Michael Fisch’s patient seemed devastated to learn that her breast cancer had recurred—but not for the reasons he thought.
“Her reaction wasn’t about her survival or her prognosis but about what it meant to her hair,” recalls the chairman of the department of general oncology at MD Anderson Cancer Center in Houston. “When she had previously lost her hair due to treatment, her daughter would duck down in the car, so friends wouldn’t see her. This wasn’t about hair loss; it was about something much more profound.”

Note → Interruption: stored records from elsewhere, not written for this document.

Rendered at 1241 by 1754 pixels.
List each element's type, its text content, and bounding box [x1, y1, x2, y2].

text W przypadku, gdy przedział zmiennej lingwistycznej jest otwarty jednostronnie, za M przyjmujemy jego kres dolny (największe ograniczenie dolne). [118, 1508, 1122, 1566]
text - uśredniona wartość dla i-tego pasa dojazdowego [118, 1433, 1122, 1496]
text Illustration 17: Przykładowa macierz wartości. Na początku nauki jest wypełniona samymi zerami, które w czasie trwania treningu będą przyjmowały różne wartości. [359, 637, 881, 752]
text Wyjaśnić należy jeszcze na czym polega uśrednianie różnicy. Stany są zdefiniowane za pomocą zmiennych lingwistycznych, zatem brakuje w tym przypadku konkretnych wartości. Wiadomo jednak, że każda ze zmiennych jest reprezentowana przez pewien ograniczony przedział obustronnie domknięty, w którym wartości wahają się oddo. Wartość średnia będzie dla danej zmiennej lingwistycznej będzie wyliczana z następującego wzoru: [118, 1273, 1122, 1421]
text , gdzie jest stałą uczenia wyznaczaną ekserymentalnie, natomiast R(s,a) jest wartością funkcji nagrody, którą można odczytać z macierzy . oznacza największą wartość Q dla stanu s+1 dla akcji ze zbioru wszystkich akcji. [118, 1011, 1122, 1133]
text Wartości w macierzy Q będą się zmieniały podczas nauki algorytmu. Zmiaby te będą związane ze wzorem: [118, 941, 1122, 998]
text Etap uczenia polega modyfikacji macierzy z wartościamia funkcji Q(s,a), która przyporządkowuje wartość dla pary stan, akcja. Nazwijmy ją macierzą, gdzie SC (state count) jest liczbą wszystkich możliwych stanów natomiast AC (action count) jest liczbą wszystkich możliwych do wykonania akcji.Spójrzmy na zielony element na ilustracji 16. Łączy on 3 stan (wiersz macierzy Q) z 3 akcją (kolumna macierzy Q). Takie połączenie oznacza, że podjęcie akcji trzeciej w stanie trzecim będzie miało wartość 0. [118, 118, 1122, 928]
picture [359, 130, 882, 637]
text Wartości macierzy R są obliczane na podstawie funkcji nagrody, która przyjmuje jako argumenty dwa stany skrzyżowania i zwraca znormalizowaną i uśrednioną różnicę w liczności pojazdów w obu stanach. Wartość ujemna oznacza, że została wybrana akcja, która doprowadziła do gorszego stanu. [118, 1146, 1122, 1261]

For many patients, anxiety about chemotherapy side effects, such as pain, fatigue or hair loss, can be worse than the side effects themselves. A 2008 survey by the National Coalition for Cancer Survivorship and Sanofi-Aventis highlighted this fact, indicating that 76 percent of people with cancer were most fearful of potential chemotherapy side effects. Of the 91 percent who experienced them, however, 87 percent said the effects were more manageable because of supportive care products.
How can patients best contend with these worries? Clear and frequent interactions between doctors and patients are crucial, according to Dawn Hershman, an associate professor of medicine and epidemiology at Herbert Irving Comprehensive Cancer Center at Columbia University in New York.
“The best thing is to communicate with your physician,” Hershman advises. “Some side effects can be prevented, and not everyone gets every side effect. Often patients’ concerns are disproportionate to what they’ve experienced, and usually a lot of it can be managed.”
Doctors can also do more to ask patients the right questions about their concerns, Fisch notes. “They can say, ‘Tell me more about what you’re scared about,’” he says. “Usually, missed opportunities are unspoken or unassessed. Symptom management is an assessment game—tricky but gratifying.”